PROBLEM TO WORK ON
Every record must be copied out exactly.

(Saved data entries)
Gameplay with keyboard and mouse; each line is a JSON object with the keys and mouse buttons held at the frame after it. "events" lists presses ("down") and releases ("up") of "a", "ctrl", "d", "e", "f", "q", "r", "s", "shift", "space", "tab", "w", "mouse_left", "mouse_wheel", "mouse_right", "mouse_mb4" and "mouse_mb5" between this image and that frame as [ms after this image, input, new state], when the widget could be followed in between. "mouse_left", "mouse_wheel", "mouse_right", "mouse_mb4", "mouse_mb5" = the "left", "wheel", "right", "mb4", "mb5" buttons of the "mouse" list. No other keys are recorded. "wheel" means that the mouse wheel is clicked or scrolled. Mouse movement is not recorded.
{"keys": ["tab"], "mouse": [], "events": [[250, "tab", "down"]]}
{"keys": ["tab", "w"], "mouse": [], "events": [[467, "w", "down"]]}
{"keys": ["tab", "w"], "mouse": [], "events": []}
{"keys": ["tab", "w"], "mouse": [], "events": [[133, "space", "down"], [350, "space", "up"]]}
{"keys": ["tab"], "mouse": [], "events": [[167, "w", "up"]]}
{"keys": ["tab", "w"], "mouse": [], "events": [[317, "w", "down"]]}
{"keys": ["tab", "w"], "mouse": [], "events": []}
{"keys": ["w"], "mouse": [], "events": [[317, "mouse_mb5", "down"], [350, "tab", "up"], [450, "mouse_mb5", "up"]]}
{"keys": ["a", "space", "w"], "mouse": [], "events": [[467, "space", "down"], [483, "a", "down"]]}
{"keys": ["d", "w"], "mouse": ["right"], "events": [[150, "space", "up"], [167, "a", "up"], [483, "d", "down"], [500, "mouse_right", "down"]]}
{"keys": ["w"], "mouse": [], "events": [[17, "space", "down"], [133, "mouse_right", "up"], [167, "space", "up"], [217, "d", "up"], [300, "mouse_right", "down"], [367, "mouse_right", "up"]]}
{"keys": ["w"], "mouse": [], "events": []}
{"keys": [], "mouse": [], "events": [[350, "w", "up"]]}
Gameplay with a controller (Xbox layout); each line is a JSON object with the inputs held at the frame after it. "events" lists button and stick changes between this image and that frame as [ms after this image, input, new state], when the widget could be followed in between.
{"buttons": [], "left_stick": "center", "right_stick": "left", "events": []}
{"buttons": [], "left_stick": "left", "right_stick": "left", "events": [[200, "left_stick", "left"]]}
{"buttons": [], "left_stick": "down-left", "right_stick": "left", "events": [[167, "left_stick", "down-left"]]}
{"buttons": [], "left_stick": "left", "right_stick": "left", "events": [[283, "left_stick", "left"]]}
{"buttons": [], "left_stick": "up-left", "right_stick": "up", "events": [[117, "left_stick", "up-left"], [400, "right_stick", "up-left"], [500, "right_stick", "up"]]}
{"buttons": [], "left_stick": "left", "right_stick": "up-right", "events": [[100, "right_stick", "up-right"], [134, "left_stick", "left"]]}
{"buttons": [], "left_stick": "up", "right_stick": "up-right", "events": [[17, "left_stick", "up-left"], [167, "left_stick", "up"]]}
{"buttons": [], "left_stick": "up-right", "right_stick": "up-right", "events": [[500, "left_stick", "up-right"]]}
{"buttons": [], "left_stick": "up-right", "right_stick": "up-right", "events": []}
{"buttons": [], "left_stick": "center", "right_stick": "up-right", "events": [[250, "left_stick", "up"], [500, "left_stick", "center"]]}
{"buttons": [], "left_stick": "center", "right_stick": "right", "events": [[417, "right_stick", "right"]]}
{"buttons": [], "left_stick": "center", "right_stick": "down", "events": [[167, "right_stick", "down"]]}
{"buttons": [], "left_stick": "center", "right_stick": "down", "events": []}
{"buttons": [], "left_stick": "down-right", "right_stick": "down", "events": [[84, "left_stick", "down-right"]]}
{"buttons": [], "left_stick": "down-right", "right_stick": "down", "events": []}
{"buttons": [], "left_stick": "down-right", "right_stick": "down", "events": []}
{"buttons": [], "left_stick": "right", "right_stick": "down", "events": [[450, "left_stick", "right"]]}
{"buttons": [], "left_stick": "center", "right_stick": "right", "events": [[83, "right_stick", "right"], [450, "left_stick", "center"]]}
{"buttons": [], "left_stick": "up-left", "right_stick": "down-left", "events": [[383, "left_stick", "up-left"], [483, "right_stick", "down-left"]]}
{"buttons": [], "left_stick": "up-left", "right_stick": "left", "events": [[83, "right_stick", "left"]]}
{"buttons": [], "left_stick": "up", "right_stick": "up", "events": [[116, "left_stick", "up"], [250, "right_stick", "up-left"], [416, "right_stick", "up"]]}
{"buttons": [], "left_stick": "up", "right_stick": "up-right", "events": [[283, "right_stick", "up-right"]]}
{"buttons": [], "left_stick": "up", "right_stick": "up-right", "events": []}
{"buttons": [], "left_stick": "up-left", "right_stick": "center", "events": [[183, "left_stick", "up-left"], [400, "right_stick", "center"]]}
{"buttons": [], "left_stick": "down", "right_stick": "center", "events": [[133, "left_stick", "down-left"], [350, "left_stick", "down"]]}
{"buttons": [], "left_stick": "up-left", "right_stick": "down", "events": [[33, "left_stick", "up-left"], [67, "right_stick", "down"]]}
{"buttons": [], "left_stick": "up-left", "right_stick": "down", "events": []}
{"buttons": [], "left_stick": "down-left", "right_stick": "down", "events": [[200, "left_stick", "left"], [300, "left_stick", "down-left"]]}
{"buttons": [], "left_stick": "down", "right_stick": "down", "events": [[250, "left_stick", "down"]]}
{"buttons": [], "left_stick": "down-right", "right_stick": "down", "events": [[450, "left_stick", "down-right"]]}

TASK OUTPUT
Gameplay with keyboard and mouse; each line is a JSON object with the keys and mouse buttons held at the frame after it. "events" lists presses ("down") and releases ("up") of "a", "ctrl", "d", "e", "f", "q", "r", "s", "shift", "space", "tab", "w", "mouse_left", "mouse_wheel", "mouse_right", "mouse_mb4" and "mouse_mb5" between this image and that frame as [ms after this image, input, new state], when the widget could be followed in between. "mouse_left", "mouse_wheel", "mouse_right", "mouse_mb4", "mouse_mb5" = the "left", "wheel", "right", "mb4", "mb5" buttons of the "mouse" list. No other keys are recorded. "wheel" means that the mouse wheel is clicked or scrolled. Mouse movement is not recorded.
{"keys": ["tab"], "mouse": [], "events": [[250, "tab", "down"]]}
{"keys": ["tab", "w"], "mouse": [], "events": [[467, "w", "down"]]}
{"keys": ["tab", "w"], "mouse": [], "events": []}
{"keys": ["tab", "w"], "mouse": [], "events": [[133, "space", "down"], [350, "space", "up"]]}
{"keys": ["tab"], "mouse": [], "events": [[167, "w", "up"]]}
{"keys": ["tab", "w"], "mouse": [], "events": [[317, "w", "down"]]}
{"keys": ["tab", "w"], "mouse": [], "events": []}
{"keys": ["w"], "mouse": [], "events": [[317, "mouse_mb5", "down"], [350, "tab", "up"], [450, "mouse_mb5", "up"]]}
{"keys": ["a", "space", "w"], "mouse": [], "events": [[467, "space", "down"], [483, "a", "down"]]}
{"keys": ["d", "w"], "mouse": ["right"], "events": [[150, "space", "up"], [167, "a", "up"], [483, "d", "down"], [500, "mouse_right", "down"]]}
{"keys": ["w"], "mouse": [], "events": [[17, "space", "down"], [133, "mouse_right", "up"], [167, "space", "up"], [217, "d", "up"], [300, "mouse_right", "down"], [367, "mouse_right", "up"]]}
{"keys": ["w"], "mouse": [], "events": []}
{"keys": [], "mouse": [], "events": [[350, "w", "up"]]}
Gameplay with a controller (Xbox layout); each line is a JSON object with the inputs held at the frame after it. "events" lists button and stick changes between this image and that frame as [ms after this image, input, new state], when the widget could be followed in between.
{"buttons": [], "left_stick": "center", "right_stick": "left", "events": []}
{"buttons": [], "left_stick": "left", "right_stick": "left", "events": [[200, "left_stick", "left"]]}
{"buttons": [], "left_stick": "down-left", "right_stick": "left", "events": [[167, "left_stick", "down-left"]]}
{"buttons": [], "left_stick": "left", "right_stick": "left", "events": [[283, "left_stick", "left"]]}
{"buttons": [], "left_stick": "up-left", "right_stick": "up", "events": [[117, "left_stick", "up-left"], [400, "right_stick", "up-left"], [500, "right_stick", "up"]]}
{"buttons": [], "left_stick": "left", "right_stick": "up-right", "events": [[100, "right_stick", "up-right"], [134, "left_stick", "left"]]}
{"buttons": [], "left_stick": "up", "right_stick": "up-right", "events": [[17, "left_stick", "up-left"], [167, "left_stick", "up"]]}
{"buttons": [], "left_stick": "up-right", "right_stick": "up-right", "events": [[500, "left_stick", "up-right"]]}
{"buttons": [], "left_stick": "up-right", "right_stick": "up-right", "events": []}
{"buttons": [], "left_stick": "center", "right_stick": "up-right", "events": [[250, "left_stick", "up"], [500, "left_stick", "center"]]}
{"buttons": [], "left_stick": "center", "right_stick": "right", "events": [[417, "right_stick", "right"]]}
{"buttons": [], "left_stick": "center", "right_stick": "down", "events": [[167, "right_stick", "down"]]}
{"buttons": [], "left_stick": "center", "right_stick": "down", "events": []}
{"buttons": [], "left_stick": "down-right", "right_stick": "down", "events": [[84, "left_stick", "down-right"]]}
{"buttons": [], "left_stick": "down-right", "right_stick": "down", "events": []}
{"buttons": [], "left_stick": "down-right", "right_stick": "down", "events": []}
{"buttons": [], "left_stick": "right", "right_stick": "down", "events": [[450, "left_stick", "right"]]}
{"buttons": [], "left_stick": "center", "right_stick": "right", "events": [[83, "right_stick", "right"], [450, "left_stick", "center"]]}
{"buttons": [], "left_stick": "up-left", "right_stick": "down-left", "events": [[383, "left_stick", "up-left"], [483, "right_stick", "down-left"]]}
{"buttons": [], "left_stick": "up-left", "right_stick": "left", "events": [[83, "right_stick", "left"]]}
{"buttons": [], "left_stick": "up", "right_stick": "up", "events": [[116, "left_stick", "up"], [250, "right_stick", "up-left"], [416, "right_stick", "up"]]}
{"buttons": [], "left_stick": "up", "right_stick": "up-right", "events": [[283, "right_stick", "up-right"]]}
{"buttons": [], "left_stick": "up", "right_stick": "up-right", "events": []}
{"buttons": [], "left_stick": "up-left", "right_stick": "center", "events": [[183, "left_stick", "up-left"], [400, "right_stick", "center"]]}
{"buttons": [], "left_stick": "down", "right_stick": "center", "events": [[133, "left_stick", "down-left"], [350, "left_stick", "down"]]}
{"buttons": [], "left_stick": "up-left", "right_stick": "down", "events": [[33, "left_stick", "up-left"], [67, "right_stick", "down"]]}
{"buttons": [], "left_stick": "up-left", "right_stick": "down", "events": []}
{"buttons": [], "left_stick": "down-left", "right_stick": "down", "events": [[200, "left_stick", "left"], [300, "left_stick", "down-left"]]}
{"buttons": [], "left_stick": "down", "right_stick": "down", "events": [[250, "left_stick", "down"]]}
{"buttons": [], "left_stick": "down-right", "right_stick": "down", "events": [[450, "left_stick", "down-right"]]}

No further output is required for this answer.